After taking a brief Disney detour with A Wrinkle in Time, Ava DuVernay’s returns to historically-informed sociopolitical dramas with Origin. And she’ll make a bit of history in the process, becoming the first African-American woman to compete for Venice’s Golden Lion. Using journalist Isabel Wilkerson’s 2020 book Caste: The Origins of Our Discontent as a framework, DuVernay examines the unofficial ‘caste system’ that divides American society. The exact plot is unknown, but with a cast including If Beale Street Could Talk’s Aunjanue Ellis-Taylor, Jon Bernthal, Vera Farmiga and Nick Offerman, it looks like an attention-grabber.

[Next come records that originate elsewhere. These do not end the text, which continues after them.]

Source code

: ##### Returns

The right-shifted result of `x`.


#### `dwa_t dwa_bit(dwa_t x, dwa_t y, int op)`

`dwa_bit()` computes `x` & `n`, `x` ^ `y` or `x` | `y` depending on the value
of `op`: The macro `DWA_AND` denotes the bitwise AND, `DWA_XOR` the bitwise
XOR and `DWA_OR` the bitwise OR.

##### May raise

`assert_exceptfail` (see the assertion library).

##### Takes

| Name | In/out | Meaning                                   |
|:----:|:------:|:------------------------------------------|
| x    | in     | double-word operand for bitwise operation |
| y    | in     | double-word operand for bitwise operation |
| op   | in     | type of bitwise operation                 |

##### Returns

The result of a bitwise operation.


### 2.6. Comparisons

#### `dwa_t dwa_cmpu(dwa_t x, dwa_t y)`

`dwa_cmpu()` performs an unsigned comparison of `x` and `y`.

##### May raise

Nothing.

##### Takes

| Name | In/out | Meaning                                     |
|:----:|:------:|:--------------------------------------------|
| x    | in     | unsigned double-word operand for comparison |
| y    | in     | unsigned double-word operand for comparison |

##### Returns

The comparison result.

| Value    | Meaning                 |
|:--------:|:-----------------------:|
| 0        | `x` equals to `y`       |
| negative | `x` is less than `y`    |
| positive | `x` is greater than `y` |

12. The Wonderful Story of Henry Sugar

If there’s one Wes Anderson film that both his critics and cultists can meet in the middle on, it’s probably his adaptation of Roald Dahl’s The Fantastic Mr Fox. So huzzah for both camps, as the director is going back to the Dahl well – if only for 40 minutes. In this take on the author’s 1977 short story, Benedict Cumberbatch stars as the titular Mr Sugar, a wealthy man who develops the talent to see without using his eyes, which he puts to use in the most obvious way: cheating at gambling. This is one Venice film we’ll all be able to see very soon: it’ll be on Netflix on September 7.